- **Problem**: Reproduce exactly, from the data that follows, the line with "index mcp: (293, 630)", the line with "middle pip: (419, 646)", and every line that lies between them.

(Dataset entries)
====
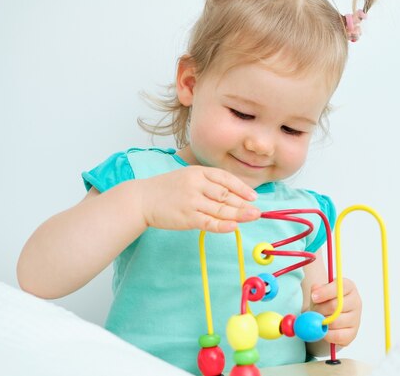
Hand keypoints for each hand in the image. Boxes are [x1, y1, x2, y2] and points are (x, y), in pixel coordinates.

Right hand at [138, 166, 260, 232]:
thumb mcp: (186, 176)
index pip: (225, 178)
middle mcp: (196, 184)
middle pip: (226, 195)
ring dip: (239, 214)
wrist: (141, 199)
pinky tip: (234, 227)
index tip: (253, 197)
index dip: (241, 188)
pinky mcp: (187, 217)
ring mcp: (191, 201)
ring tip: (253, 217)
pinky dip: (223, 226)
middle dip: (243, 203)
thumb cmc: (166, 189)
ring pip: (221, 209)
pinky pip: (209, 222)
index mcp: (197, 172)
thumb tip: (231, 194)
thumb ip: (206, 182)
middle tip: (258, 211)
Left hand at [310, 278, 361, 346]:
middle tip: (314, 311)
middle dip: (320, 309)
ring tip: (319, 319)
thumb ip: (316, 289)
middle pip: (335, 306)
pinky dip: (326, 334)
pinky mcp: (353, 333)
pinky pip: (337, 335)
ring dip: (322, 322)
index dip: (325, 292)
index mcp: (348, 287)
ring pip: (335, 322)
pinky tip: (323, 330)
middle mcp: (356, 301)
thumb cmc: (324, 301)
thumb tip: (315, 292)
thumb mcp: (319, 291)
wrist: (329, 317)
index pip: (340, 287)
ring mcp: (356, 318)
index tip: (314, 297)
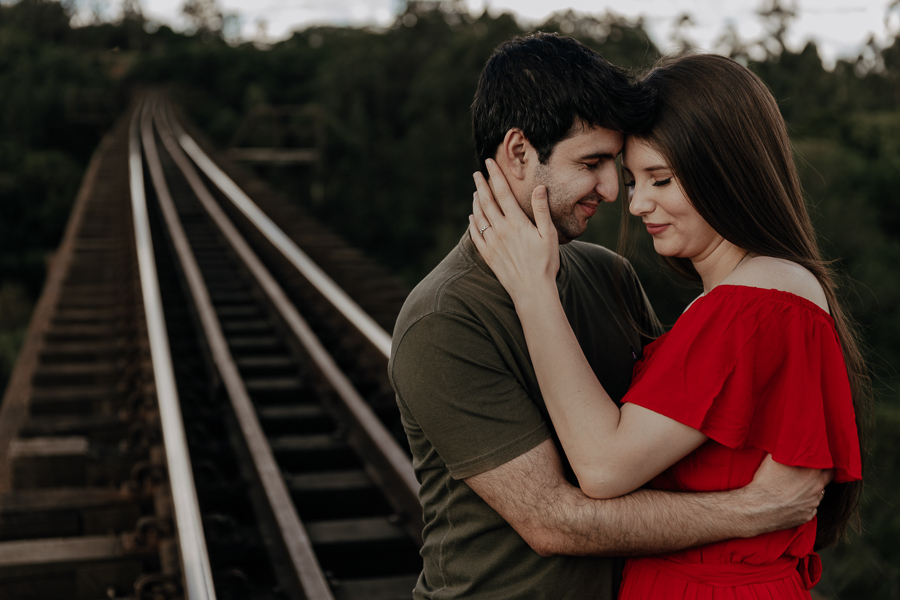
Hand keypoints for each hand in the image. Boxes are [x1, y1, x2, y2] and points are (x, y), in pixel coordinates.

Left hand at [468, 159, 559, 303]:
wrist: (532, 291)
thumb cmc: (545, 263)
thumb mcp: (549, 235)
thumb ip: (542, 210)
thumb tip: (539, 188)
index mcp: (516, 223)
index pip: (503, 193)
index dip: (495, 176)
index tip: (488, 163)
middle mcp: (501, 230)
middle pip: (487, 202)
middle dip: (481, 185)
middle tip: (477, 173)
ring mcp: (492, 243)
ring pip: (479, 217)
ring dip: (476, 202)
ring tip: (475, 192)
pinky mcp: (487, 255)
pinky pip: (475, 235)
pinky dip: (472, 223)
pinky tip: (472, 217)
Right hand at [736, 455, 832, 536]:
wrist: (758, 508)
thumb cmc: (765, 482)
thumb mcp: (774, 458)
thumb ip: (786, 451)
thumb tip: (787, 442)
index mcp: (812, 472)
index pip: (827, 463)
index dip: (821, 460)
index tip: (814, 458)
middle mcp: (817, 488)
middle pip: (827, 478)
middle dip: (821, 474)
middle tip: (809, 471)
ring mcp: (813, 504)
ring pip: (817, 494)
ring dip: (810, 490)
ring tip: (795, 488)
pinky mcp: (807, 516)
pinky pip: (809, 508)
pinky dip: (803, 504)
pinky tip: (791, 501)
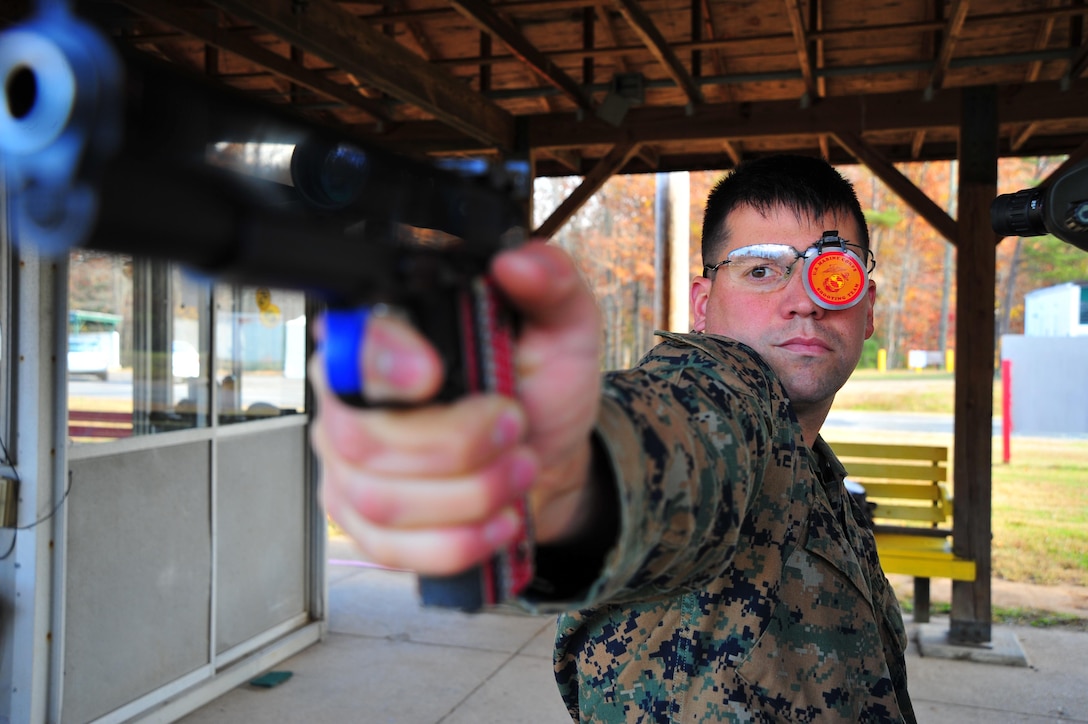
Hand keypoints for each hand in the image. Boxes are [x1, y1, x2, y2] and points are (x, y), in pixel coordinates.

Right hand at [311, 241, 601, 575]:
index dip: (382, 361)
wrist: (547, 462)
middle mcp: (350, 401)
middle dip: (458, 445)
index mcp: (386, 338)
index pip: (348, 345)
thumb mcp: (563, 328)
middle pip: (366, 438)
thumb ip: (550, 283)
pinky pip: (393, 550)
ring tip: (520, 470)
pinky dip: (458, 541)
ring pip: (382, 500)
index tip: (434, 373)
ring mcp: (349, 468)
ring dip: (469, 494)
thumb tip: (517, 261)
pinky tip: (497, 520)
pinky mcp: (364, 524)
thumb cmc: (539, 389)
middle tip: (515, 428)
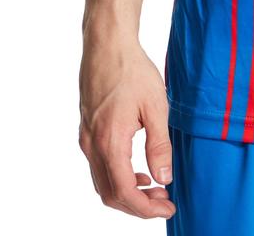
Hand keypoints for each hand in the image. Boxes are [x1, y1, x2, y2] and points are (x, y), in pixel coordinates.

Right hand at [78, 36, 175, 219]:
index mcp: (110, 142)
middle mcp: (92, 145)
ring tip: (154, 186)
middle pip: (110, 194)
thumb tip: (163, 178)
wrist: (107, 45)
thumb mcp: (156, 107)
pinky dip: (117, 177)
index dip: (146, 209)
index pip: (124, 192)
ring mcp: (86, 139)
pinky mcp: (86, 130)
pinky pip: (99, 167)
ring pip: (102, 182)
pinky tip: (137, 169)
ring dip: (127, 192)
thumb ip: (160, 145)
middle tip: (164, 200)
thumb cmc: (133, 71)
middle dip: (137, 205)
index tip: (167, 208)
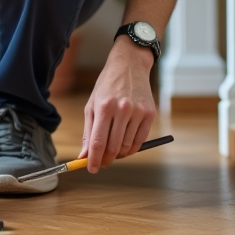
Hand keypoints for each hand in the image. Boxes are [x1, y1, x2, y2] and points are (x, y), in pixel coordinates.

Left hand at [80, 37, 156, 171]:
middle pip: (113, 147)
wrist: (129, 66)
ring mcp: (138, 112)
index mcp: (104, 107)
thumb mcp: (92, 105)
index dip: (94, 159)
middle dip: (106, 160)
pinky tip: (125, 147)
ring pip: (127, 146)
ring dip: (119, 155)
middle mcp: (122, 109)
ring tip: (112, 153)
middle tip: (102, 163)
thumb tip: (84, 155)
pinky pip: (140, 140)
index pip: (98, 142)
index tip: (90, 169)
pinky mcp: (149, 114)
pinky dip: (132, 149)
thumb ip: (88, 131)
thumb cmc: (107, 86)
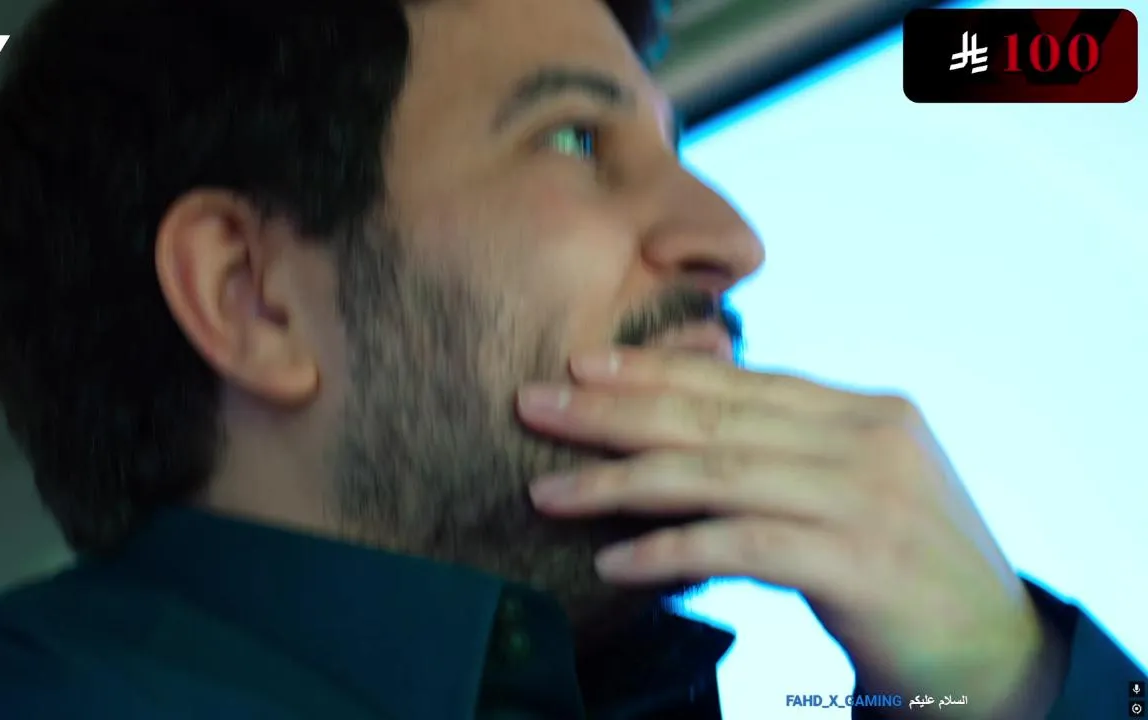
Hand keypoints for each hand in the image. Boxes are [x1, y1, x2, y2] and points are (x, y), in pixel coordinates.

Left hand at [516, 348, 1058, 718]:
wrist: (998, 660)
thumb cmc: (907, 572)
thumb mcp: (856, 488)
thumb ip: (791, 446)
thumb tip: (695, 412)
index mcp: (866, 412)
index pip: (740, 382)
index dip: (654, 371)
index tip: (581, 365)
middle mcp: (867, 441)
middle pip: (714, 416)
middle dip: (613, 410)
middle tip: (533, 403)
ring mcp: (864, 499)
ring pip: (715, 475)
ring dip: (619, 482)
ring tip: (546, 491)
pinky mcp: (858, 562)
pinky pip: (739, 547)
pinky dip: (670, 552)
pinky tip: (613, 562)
====
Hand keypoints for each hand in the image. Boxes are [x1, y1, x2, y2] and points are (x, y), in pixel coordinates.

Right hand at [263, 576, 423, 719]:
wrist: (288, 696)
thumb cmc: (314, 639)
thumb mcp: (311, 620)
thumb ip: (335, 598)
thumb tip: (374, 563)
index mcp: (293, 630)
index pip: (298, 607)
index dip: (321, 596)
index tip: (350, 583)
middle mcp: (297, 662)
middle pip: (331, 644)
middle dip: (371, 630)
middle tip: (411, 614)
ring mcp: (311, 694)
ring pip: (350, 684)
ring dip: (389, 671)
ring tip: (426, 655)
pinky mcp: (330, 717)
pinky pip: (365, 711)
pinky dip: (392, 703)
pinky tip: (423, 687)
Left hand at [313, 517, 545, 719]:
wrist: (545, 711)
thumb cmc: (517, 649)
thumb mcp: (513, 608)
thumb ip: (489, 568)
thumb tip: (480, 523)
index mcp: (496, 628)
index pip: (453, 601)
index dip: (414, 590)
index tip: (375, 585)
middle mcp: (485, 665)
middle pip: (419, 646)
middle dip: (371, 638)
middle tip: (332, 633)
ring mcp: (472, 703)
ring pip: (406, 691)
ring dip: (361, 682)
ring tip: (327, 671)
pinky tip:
====
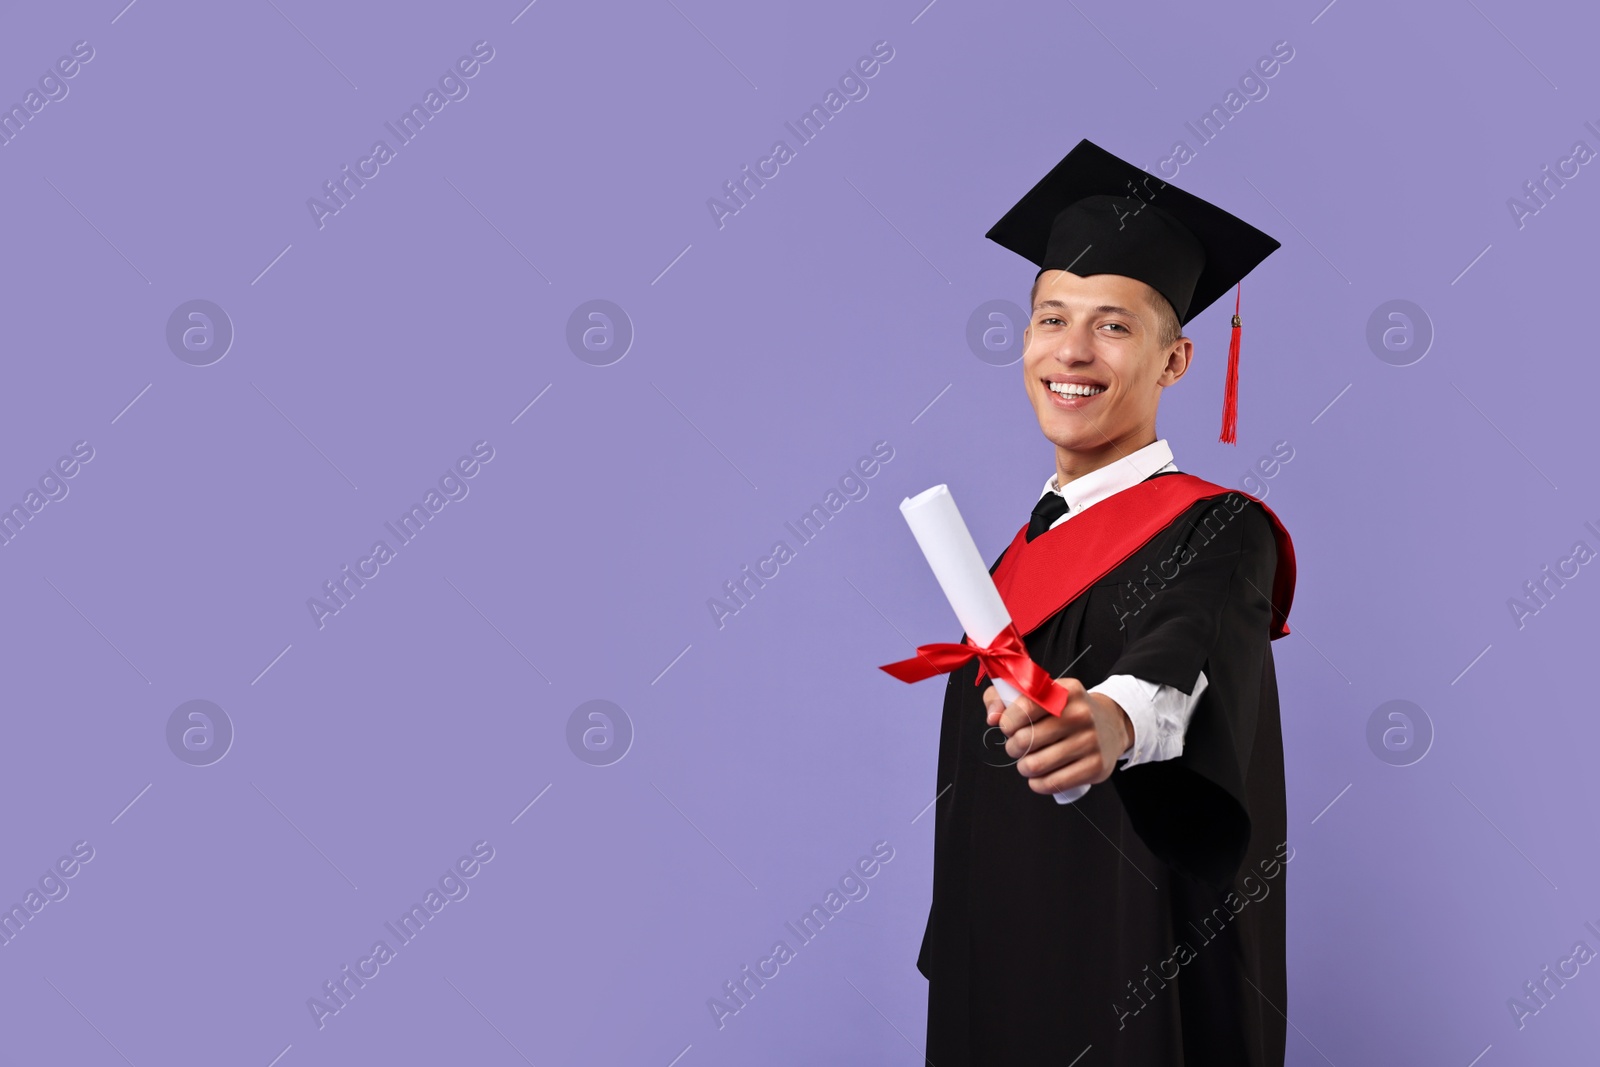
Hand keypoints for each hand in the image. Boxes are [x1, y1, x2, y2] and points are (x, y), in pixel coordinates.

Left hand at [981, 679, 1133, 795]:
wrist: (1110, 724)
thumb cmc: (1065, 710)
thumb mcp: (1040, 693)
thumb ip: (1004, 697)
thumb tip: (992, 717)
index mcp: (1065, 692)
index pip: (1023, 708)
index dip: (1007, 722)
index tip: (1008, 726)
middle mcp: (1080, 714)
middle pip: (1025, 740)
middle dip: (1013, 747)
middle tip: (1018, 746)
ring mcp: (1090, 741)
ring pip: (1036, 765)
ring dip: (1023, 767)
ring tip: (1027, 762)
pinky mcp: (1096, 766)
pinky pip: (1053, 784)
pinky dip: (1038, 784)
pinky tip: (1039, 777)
====
- **Task answer**:
index mcp: (293, 630)
index pip: (298, 607)
index dip: (321, 596)
index tip: (350, 583)
middle mcp: (297, 662)
middle pip: (331, 644)
middle dip: (371, 630)
middle tip: (411, 614)
ring mcp: (311, 694)
ring pip: (350, 684)
ring dip: (389, 671)
ring tip: (426, 655)
pinky mcp: (330, 717)
pinky pip: (365, 711)
pinky dip: (392, 703)
pinky tip: (423, 687)
Left hand at [313, 517, 545, 719]:
wrist: (545, 711)
thumb cmc: (517, 649)
thumb mcp: (513, 608)
thumb ip: (489, 568)
thumb tip: (480, 523)
index mcp: (496, 628)
index pip: (453, 601)
index dip: (414, 590)
index tip: (375, 585)
middle mcp: (485, 665)
middle pip: (419, 646)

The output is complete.